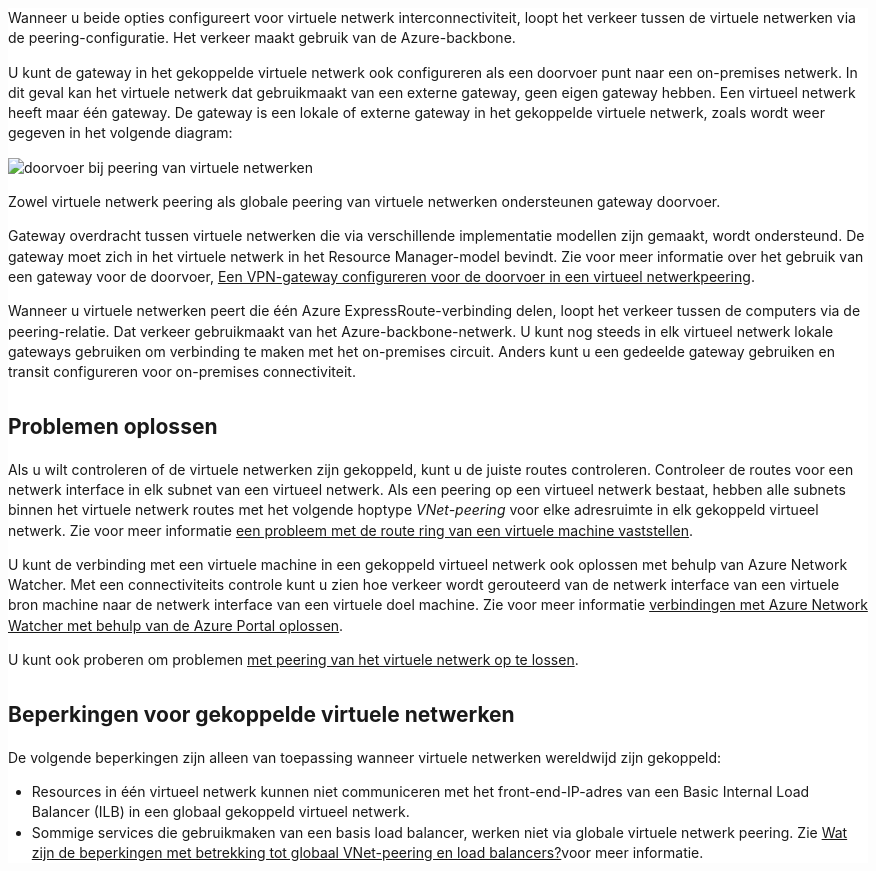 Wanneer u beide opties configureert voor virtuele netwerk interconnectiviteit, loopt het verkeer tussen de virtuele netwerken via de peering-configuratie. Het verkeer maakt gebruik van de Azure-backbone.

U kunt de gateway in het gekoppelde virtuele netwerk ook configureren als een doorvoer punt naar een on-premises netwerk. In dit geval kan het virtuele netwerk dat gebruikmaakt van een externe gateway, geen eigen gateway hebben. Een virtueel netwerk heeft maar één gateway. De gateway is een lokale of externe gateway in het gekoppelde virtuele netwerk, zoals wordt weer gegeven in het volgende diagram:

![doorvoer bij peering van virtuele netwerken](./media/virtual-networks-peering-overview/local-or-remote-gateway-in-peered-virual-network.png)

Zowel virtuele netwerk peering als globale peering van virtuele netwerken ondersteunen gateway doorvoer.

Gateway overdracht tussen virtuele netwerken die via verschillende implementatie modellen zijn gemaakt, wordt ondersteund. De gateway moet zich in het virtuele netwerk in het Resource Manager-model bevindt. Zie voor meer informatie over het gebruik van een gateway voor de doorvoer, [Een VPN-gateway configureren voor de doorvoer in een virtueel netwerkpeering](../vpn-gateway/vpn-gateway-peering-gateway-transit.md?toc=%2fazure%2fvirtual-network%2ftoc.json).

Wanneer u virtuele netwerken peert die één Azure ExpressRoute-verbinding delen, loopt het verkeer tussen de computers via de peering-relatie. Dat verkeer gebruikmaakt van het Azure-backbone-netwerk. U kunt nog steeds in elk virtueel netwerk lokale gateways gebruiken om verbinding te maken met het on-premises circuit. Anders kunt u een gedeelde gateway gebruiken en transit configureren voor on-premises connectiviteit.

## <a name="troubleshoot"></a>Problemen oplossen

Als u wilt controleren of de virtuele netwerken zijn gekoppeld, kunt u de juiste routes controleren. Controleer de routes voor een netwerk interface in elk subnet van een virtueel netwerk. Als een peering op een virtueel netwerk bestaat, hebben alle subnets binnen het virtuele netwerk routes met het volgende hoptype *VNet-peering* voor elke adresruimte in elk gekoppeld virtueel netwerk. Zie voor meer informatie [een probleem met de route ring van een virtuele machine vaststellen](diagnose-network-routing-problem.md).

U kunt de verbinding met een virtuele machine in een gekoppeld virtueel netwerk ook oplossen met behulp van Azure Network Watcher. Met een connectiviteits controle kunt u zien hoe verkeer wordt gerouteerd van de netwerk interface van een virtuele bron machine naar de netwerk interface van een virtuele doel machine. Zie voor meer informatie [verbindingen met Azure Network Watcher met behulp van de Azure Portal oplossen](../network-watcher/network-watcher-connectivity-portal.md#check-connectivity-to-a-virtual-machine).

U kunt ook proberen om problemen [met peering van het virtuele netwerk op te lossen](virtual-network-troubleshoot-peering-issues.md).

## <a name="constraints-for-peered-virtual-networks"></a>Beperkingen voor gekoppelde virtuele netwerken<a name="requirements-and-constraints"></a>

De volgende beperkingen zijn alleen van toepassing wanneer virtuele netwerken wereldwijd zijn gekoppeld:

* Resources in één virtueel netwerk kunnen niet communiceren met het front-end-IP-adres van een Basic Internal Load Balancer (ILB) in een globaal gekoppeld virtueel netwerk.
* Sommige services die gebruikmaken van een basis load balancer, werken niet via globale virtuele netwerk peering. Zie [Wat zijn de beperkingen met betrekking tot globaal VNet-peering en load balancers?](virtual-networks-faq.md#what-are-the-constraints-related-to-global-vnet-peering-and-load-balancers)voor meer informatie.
^^^^^^^^
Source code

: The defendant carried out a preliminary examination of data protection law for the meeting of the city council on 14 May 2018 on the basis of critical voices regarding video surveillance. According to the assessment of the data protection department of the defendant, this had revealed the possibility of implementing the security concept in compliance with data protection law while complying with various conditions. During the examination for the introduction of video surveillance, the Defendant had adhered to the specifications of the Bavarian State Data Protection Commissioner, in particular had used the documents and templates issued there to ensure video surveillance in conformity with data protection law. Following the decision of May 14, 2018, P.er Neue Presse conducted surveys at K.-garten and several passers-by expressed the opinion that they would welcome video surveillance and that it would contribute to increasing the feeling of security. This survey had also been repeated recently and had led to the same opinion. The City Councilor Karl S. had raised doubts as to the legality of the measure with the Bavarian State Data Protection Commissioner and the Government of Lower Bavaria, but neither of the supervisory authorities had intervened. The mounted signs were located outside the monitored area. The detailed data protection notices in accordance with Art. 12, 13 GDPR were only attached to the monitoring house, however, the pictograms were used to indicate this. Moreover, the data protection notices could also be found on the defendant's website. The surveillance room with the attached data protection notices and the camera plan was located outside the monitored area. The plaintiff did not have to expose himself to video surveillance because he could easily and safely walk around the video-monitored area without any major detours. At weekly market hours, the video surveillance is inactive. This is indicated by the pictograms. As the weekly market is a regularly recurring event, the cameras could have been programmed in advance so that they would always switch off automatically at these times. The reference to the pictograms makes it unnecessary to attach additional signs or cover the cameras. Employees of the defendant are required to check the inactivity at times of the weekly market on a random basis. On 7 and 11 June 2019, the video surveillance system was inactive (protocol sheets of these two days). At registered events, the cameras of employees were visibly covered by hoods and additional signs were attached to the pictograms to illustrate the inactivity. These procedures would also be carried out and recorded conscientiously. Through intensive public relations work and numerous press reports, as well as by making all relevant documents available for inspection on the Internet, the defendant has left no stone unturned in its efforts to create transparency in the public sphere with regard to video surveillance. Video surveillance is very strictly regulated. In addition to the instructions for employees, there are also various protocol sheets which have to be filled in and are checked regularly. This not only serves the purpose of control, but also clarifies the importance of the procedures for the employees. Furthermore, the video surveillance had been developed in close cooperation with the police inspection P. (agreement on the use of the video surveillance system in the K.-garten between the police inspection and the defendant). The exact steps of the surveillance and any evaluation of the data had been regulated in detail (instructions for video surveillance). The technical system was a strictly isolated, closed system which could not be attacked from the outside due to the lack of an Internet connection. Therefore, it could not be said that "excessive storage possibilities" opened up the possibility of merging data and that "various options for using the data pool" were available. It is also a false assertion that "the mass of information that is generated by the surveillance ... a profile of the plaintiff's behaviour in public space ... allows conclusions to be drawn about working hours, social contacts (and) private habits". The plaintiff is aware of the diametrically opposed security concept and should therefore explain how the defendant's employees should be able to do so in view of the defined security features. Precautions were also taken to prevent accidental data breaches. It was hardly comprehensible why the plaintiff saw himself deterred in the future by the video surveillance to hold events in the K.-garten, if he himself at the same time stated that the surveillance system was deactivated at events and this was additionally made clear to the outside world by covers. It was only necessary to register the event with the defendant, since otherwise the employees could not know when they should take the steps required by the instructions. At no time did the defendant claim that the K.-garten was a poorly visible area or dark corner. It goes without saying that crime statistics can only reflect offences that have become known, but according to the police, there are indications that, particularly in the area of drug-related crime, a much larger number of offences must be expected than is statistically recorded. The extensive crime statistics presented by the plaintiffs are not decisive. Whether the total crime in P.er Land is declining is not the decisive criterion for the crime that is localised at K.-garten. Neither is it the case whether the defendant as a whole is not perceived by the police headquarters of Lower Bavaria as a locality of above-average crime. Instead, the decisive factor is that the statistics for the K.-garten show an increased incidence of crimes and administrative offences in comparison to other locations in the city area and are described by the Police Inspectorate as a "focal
^^^^^^^^
◆ About this task
The stretch of entries above that starts with the line containing "Zowel virtuele netwerk" and goes on through the line containing "Wanneer u virtuele" is to be transcribed exactly, and no other line is to be transcribed.

◆ Completed task
Zowel virtuele netwerk peering als globale peering van virtuele netwerken ondersteunen gateway doorvoer.

Gateway overdracht tussen virtuele netwerken die via verschillende implementatie modellen zijn gemaakt, wordt ondersteund. De gateway moet zich in het virtuele netwerk in het Resource Manager-model bevindt. Zie voor meer informatie over het gebruik van een gateway voor de doorvoer, [Een VPN-gateway configureren voor de doorvoer in een virtueel netwerkpeering](../vpn-gateway/vpn-gateway-peering-gateway-transit.md?toc=%2fazure%2fvirtual-network%2ftoc.json).

Wanneer u virtuele netwerken peert die één Azure ExpressRoute-verbinding delen, loopt het verkeer tussen de computers via de peering-relatie. Dat verkeer gebruikmaakt van het Azure-backbone-netwerk. U kunt nog steeds in elk virtueel netwerk lokale gateways gebruiken om verbinding te maken met het on-premises circuit. Anders kunt u een gedeelde gateway gebruiken en transit configureren voor on-premises connectiviteit.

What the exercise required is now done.